Wednesday, November 7, 2012

The Problem with Boss Loot

One of the most important features in WoW is actually one that most of us who have been playing the game for a while don't even think about. In PVE, the way in which you get the majority of your gear, and indeed, the only way to get the very best gear, is to kill bosses and hope that A: the piece from their loot table that you want drops and B: that another player does not win the roll for it.

This has been the case for the game's entire history, but I am not so sure that it makes the game better.

RNGs control the game. Everything has a bit of randomness built into the system - whether your attack hits or not, if a talent proc goes off, or whether that bear you just killed dropped one of the pelts you need for your quest. When the RNG gods favor you, it's great. The one time I pugged ICC on my Horde Shaman, I walked away with five pieces of gear. When they do not favor you, it's awful. I similarly spent an entire month running heroic Forge of Souls before I got its pair of tanking boots - one run, every single day.

While one could cite the random boss loot as a way to extend the lifetime of content, it's also possible that it could be shortening the lifetime of the content - in those cases where people get what they want early on, they will feel held back if their guild is not moving on or if there is nothing ahead of them.

Blizzard has attempted to make the loot drama over drops in LFR less severe by giving everyone their own, individual roll - you either get something your spec can use or you don't. This certainly does a great deal to help with interpersonal loot drama ("You shouldn't get that staff! I did way more dps!" - a comment I despise because often it is coming from someone far better geared, who thus, of course, needs the piece less.)

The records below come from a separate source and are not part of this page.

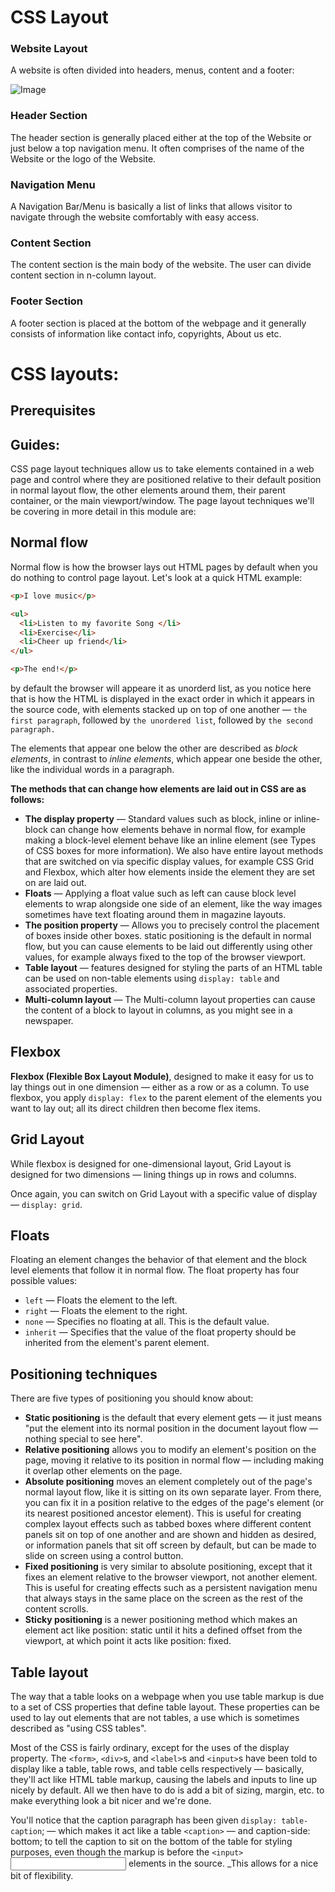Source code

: # CSS Layout
### Website Layout
A website is often divided into headers, menus, content and a footer:

![Image](https://media.geeksforgeeks.org/wp-content/uploads/website_layout-300x268.png)

### Header Section
The header section is generally placed either at the top of the Website or just below a top navigation menu. It often comprises of the name of the Website or the logo of the Website.

### Navigation Menu
A Navigation Bar/Menu is basically a list of links that allows visitor to navigate through the website comfortably with easy access.

### Content Section
The content section is the main body of the website. The user can divide content section in n-column layout.

### Footer Section 
A footer section is placed at the bottom of the webpage and it generally consists of information like contact info, copyrights, About us etc.


# CSS layouts:
## Prerequisites

## Guides:

CSS page layout techniques allow us to take elements contained in a web page and control where they are positioned relative to their default position in normal layout flow, the other elements around them, their parent container, or the main viewport/window.  The page layout techniques we'll be covering in more detail in this module are:


##  Normal flow
Normal flow is how the browser lays out HTML pages by default when you do nothing to control page layout. Let's look at a quick HTML example:

```html
<p>I love music</p>

<ul>
  <li>Listen to my favorite Song </li>
  <li>Exercise</li>
  <li>Cheer up friend</li>
</ul>

<p>The end!</p>

```
by default the browser will appeare it as unorderd list, as you notice here that is how the HTML is displayed in the exact order in which it appears in the source code, with elements stacked up on top of one another — `the first paragraph`, followed by `the unordered list`, followed by `the second paragraph.`

The elements that appear one below the other are described as *block elements*, in contrast to *inline elements*, which appear one beside the other, like the individual words in a paragraph.

**The methods that can change how elements are laid out in CSS are as follows:**

- **The display property** — Standard values such as block, inline or inline-block can change how elements behave in normal flow, for example making a block-level element behave like an inline element (see Types of CSS boxes for more information). We also have entire layout methods that are switched on via specific display values, for example CSS Grid and Flexbox, which alter how elements inside the element they are set on are laid out.
- **Floats** — Applying a float value such as left can cause block level elements to wrap alongside one side of an element, like the way images sometimes have text floating around them in magazine layouts.
- **The position property** — Allows you to precisely control the placement of boxes inside other boxes. static positioning is the default in normal flow, but you can cause elements to be laid out differently using other values, for example always fixed to the top of the browser viewport.
- **Table layout** — features designed for styling the parts of an HTML table can be used on non-table elements using `display: table` and associated properties.
- **Multi-column layout** — The Multi-column layout properties can cause the content of a block to layout in columns, as you might see in a newspaper.

## Flexbox
**Flexbox (Flexible Box Layout Module)**, designed to make it easy for us to lay things out in one dimension — either as a row or as a column. To use flexbox, you apply `display: flex` to the parent element of the elements you want to lay out; all its direct children then become flex items.



## Grid Layout
While flexbox is designed for one-dimensional layout, Grid Layout is designed for two dimensions — lining things up in rows and columns.

Once again, you can switch on Grid Layout with a specific value of display — `display: grid`. 

## Floats
Floating an element changes the behavior of that element and the block level elements that follow it in normal flow.
The float property has four possible values:

- `left` — Floats the element to the left.
- `right` — Floats the element to the right.
- `none` — Specifies no floating at all. This is the default value.
- `inherit` — Specifies that the value of the float property should be inherited from the element's parent element.

## Positioning techniques
There are five types of positioning you should know about:

- **Static positioning** is the default that every element gets — it just means "put the element into its normal position in the document layout flow — nothing special to see here".
- **Relative positioning** allows you to modify an element's position on the page, moving it relative to its position in normal flow — including making it overlap other elements on the page.
- **Absolute positioning** moves an element completely out of the page's normal layout flow, like it is sitting on its own separate layer. From there, you can fix it in a position relative to the edges of the page's <html> element (or its nearest positioned ancestor element). This is useful for creating complex layout effects such as tabbed boxes where different content panels sit on top of one another and are shown and hidden as desired, or information panels that sit off screen by default, but can be made to slide on screen using a control button.
- **Fixed positioning** is very similar to absolute positioning, except that it fixes an element relative to the browser viewport, not another element. This is useful for creating effects such as a persistent navigation menu that always stays in the same place on the screen as the rest of the content scrolls.
- **Sticky positioning** is a newer positioning method which makes an element act like position: static until it hits a defined offset from the viewport, at which point it acts like position: fixed.


## Table layout
The way that a table looks on a webpage when you use table markup is due to a set of CSS properties that define table layout. These properties can be used to lay out elements that are not tables, a use which is sometimes described as "using CSS tables".

Most of the CSS is fairly ordinary, except for the uses of the display property. The `<form>`, `<div>`s, and `<label>`s and `<input>`s have been told to display like a table, table rows, and table cells respectively — basically, they'll act like HTML table markup, causing the labels and inputs to line up nicely by default. All we then have to do is add a bit of sizing, margin, etc. to make everything look a bit nicer and we're done.

You'll notice that the caption paragraph has been given `display: table-caption`; — which makes it act like a table `<caption>` — and caption-side: bottom; to tell the caption to sit on the bottom of the table for styling purposes, even though the markup is before the `<input>`<input> elements in the source. _This allows for a nice bit of flexibility.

But the frustration of the random loot drop is still there. Mind you, it's nowhere near as bad as it is in Diablo, where not only is there no guarantee of bosses dropping high-quality loot after the first difficulty, but also every single piece of gear has randomized (and thus, probably pretty bad) stats.

Here's what I like about the WoW loot system: The table of loot a boss has can have some character. Even if the pieces of armor simply look like tier gear, the names can have a degree of flavor. It makes a lot of sense that the axe off of Marrowgar (25) looks like the axe that he uses. It also means that you know where to go and who to fight when you want that specific item.

But beyond that, it's mainly a source of frustration.

In Burning Crusade, Badges of Justice were introduced to give long-term rewards for people who wanted to focus on heroics. Later, they decided to make raid bosses drop these, transforming them into a means to smooth out the ill effects of RNG. By 2.4, you could actually get some very high-quality weapons for Badges. This pattern was continued and refined through Wrath and Cataclysm, with Wrath introducing tiered currencies, and then in 3.2 simplifying things by making all non-cutting edge content drop the next best currency. Cataclysm merely formalized things by creating Justice and Valor Points, which would always be the 2nd best and the best PvE currency, respectively.

Blizzard claims that they felt that these currencies were allowed to run a little to rampant in Wrath and Cataclysm, overtaking the importance of boss drops.

My reply is: so? Yes, people will argue that the RNG of loot drops is what makes killing a boss exciting, but after killing a boss for the 20th time and still not seeing that sword you want, I don't think it's really excitement that you're describing.

On one hand, experimentally I'd like to see a game like WoW in which every single piece of gear was currency-based, and not random drops. You'd pick up what you needed, paying for it with the VP you got from fighting bosses. Harder bosses and later tiers would give more currency, so you'd still be encouraged to push yourself.

This being WoW, and having a history, however, means that I would not do something so radical. Instead, as in most things, my solution would be a hybrid system.

We like the personality of having pieces of gear dropped from particular bosses. You should not be able to get, say, the Claws of Shek'zeer without having killed her. But we would still have a way to combat RNG:

Items off a boss (perhaps only particular ones, if normal VP rewards cover the slots filled by certain drops) become unlocked to buy with Valor points when you defeat a boss (or perhaps after you beat it a certain number of times, like 4 or 5.) The price for these items in VP would be quite high - higher than the current max price of 2250. They would still have a chance to drop off the boss, but if there was that one piece that you really needed, you had a way around the RNG gods that wasn't just praying to them again (which is what the Elder Charm of Good Fortune is.)

So you would still likely be getting most of your gear through loot drops. The difference is that while you would be very happy to see your piece dropping, you would not be discouraged if you saw a string of kills without the drop.

The major point of all of this is that it makes things fair. Anyone who manages to down a boss is going to have equal chances at getting what they want from it. With a system like this, they will eventually get it. And at something like 3k VP a pop, it's not like people are just going to buy out all the gear they need out of the raid in a month.